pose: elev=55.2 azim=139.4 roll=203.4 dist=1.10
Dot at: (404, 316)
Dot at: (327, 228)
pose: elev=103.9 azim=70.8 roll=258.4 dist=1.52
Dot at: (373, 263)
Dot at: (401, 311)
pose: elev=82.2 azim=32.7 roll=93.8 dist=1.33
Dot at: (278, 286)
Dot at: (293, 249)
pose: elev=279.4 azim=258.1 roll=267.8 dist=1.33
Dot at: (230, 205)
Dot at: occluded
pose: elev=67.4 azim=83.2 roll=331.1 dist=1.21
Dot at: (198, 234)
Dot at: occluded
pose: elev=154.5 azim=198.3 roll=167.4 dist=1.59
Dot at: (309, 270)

--

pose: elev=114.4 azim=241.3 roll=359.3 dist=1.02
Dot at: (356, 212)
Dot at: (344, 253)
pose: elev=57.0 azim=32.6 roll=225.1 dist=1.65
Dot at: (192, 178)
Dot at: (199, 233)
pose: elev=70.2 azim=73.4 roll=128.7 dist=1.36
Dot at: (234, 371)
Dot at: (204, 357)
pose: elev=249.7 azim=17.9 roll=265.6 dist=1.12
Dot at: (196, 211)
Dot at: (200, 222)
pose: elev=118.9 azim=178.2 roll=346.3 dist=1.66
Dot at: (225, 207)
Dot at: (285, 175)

--

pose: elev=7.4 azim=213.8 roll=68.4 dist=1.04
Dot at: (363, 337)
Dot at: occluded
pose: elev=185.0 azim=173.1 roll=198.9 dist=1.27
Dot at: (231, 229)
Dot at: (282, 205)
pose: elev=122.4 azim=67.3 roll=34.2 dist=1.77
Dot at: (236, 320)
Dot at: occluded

--

## Task instructions
Put the lines from the one containing "pose: elev=67.4 azim=83.2" through the one containing "Dot at: (309, 270)", inclusive, into a numbered list, omitting any blank lines.

## Final answer
1. pose: elev=67.4 azim=83.2 roll=331.1 dist=1.21
2. Dot at: (198, 234)
3. Dot at: occluded
4. pose: elev=154.5 azim=198.3 roll=167.4 dist=1.59
5. Dot at: (309, 270)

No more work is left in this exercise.